*ASSIGNMENT*
In the entries that follow, repeat exactly the lines from the one that has "Secom Echinacea, 100" through the one that has "9816500 KRW", but omit pictures.

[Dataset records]
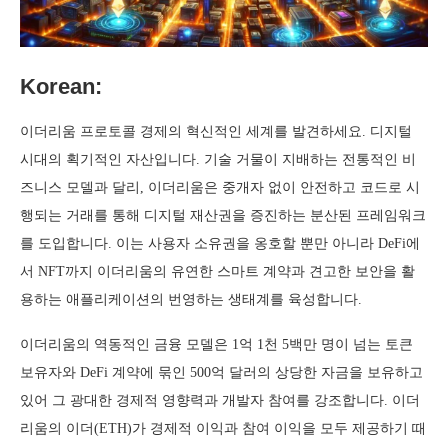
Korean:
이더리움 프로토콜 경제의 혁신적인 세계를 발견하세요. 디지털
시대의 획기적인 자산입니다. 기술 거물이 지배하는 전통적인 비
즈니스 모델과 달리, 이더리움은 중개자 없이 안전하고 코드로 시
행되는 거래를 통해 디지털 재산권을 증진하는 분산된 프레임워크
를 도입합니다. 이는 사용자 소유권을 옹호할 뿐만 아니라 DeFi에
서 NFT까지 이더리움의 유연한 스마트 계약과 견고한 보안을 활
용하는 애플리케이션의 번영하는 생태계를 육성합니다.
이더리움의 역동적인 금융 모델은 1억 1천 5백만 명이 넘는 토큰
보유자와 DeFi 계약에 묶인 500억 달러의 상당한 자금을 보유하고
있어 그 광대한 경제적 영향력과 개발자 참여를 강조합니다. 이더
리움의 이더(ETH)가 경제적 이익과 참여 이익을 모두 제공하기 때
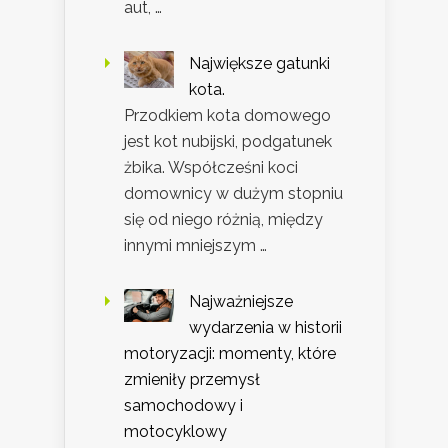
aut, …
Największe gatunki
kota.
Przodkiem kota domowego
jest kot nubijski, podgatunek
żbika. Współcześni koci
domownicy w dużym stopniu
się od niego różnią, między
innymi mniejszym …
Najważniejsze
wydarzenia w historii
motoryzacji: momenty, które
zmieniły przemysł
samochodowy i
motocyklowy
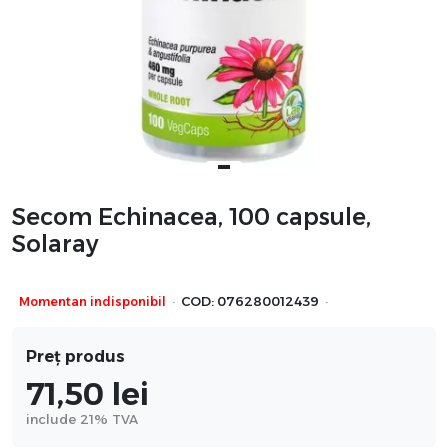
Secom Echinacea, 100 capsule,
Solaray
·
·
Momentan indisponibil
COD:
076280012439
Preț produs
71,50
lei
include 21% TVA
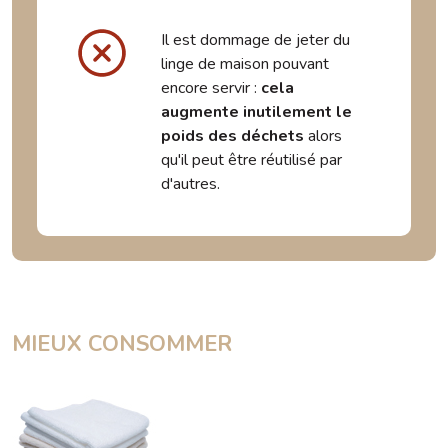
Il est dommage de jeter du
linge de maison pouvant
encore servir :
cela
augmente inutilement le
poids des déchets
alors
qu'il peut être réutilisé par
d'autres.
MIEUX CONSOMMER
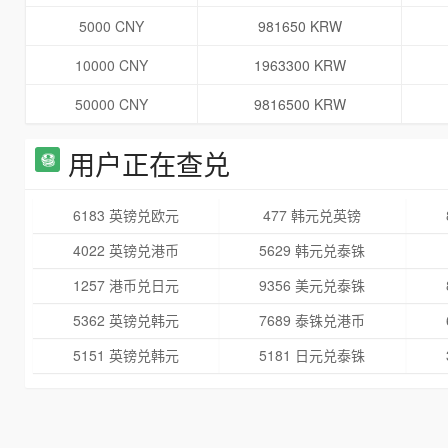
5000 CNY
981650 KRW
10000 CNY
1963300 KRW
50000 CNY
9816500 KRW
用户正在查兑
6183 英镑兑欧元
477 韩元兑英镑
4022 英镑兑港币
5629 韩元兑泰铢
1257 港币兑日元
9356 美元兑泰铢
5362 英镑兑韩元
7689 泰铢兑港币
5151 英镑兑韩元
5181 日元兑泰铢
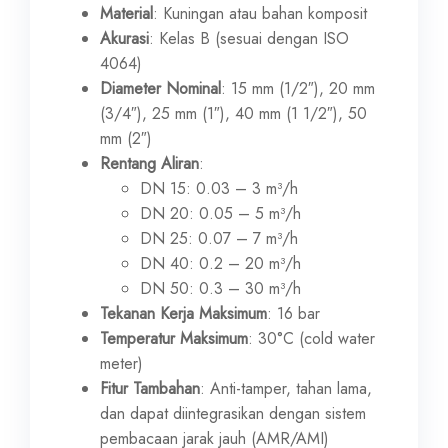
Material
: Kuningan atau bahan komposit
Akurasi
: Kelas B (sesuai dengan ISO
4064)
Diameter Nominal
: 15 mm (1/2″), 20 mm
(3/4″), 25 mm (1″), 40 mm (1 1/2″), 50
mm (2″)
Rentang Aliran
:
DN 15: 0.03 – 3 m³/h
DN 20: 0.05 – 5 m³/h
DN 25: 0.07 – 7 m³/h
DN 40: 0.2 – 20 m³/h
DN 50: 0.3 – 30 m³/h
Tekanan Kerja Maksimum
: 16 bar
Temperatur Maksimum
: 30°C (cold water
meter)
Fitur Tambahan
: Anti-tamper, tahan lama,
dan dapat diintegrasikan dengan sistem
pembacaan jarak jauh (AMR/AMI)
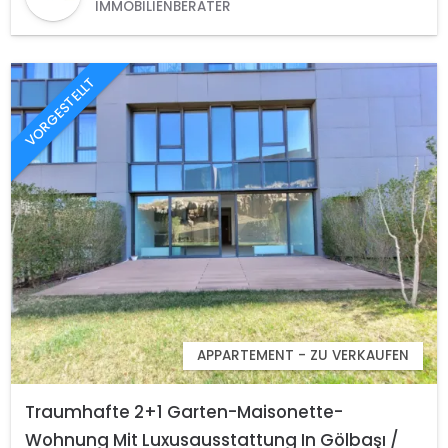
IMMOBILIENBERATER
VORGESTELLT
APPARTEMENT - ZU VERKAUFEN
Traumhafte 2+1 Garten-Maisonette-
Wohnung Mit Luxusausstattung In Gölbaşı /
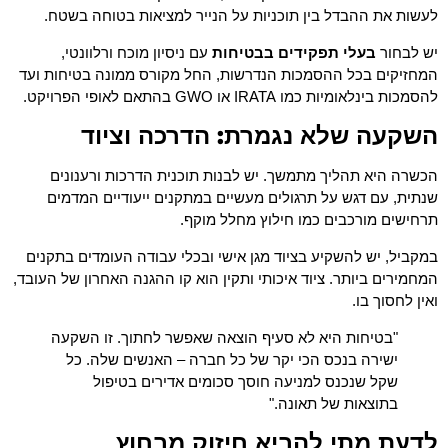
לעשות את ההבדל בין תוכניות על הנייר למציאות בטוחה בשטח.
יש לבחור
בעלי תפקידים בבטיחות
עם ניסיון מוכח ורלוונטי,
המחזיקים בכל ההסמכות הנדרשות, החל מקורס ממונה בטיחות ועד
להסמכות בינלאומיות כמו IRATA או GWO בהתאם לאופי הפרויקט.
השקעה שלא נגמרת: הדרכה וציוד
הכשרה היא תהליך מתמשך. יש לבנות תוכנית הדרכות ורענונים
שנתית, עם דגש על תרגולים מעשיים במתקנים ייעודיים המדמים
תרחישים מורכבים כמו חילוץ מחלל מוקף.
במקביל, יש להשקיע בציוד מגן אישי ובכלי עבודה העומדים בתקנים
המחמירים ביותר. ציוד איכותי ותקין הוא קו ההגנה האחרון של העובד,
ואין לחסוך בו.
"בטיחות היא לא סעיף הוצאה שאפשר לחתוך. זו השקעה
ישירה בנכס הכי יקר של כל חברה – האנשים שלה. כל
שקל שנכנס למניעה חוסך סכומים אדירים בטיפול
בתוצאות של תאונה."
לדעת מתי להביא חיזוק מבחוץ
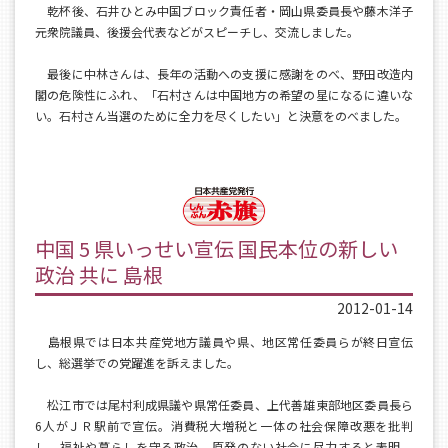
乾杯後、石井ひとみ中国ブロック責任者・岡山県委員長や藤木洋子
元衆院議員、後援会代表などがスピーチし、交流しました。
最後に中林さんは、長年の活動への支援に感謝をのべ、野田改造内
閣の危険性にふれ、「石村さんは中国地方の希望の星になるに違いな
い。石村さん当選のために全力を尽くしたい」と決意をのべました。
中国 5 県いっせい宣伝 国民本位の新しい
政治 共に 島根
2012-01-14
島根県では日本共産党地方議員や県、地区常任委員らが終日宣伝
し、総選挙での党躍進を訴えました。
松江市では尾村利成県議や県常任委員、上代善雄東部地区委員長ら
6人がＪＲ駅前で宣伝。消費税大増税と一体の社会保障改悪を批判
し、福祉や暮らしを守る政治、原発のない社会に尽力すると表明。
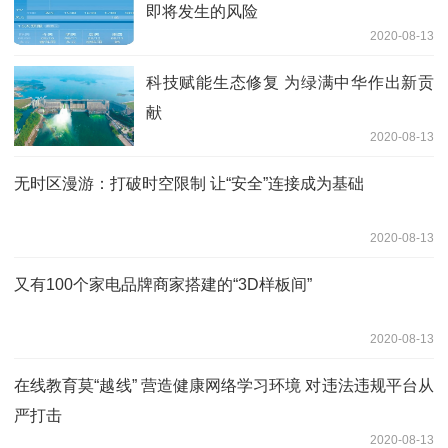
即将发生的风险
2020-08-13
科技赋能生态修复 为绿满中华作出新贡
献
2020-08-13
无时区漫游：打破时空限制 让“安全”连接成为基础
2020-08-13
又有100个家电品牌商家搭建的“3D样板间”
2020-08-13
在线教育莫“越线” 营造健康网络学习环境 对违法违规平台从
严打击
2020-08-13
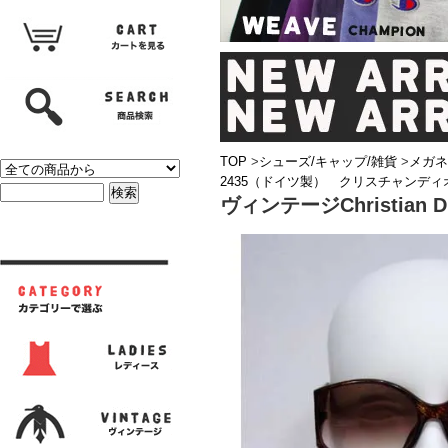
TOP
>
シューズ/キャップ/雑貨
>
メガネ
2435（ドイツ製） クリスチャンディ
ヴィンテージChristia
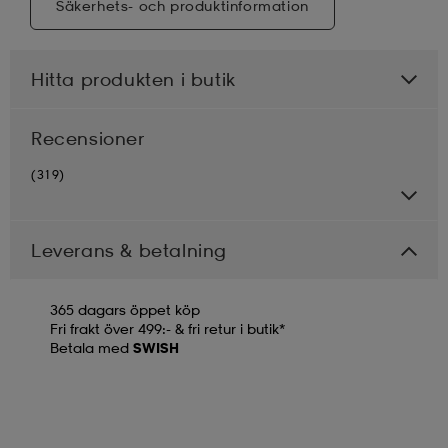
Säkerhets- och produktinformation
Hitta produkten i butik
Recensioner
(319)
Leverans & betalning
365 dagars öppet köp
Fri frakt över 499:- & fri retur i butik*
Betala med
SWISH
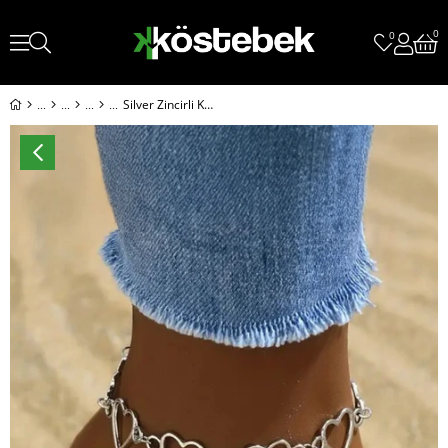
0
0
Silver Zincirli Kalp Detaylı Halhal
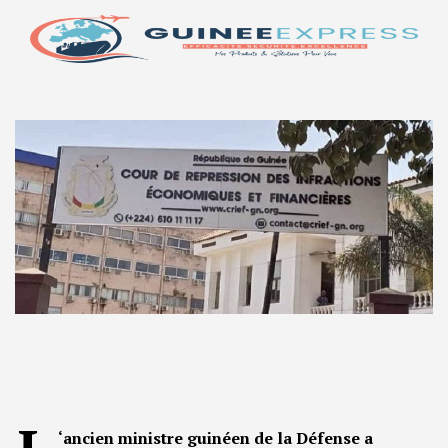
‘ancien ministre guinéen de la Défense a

*EXERCISE RESPONSE*
Secom Echinacea, 100 capsule,
Solaray
·
·
Momentan indisponibil
COD:
076280012439
Preț produs
71,50
lei
include 21% TVA
Il est dommage de jeter du
linge de maison pouvant
encore servir :
cela
augmente inutilement le
poids des déchets
alors
qu'il peut être réutilisé par
d'autres.
MIEUX CONSOMMER
5000 CNY
981650 KRW
10000 CNY
1963300 KRW
50000 CNY
9816500 KRW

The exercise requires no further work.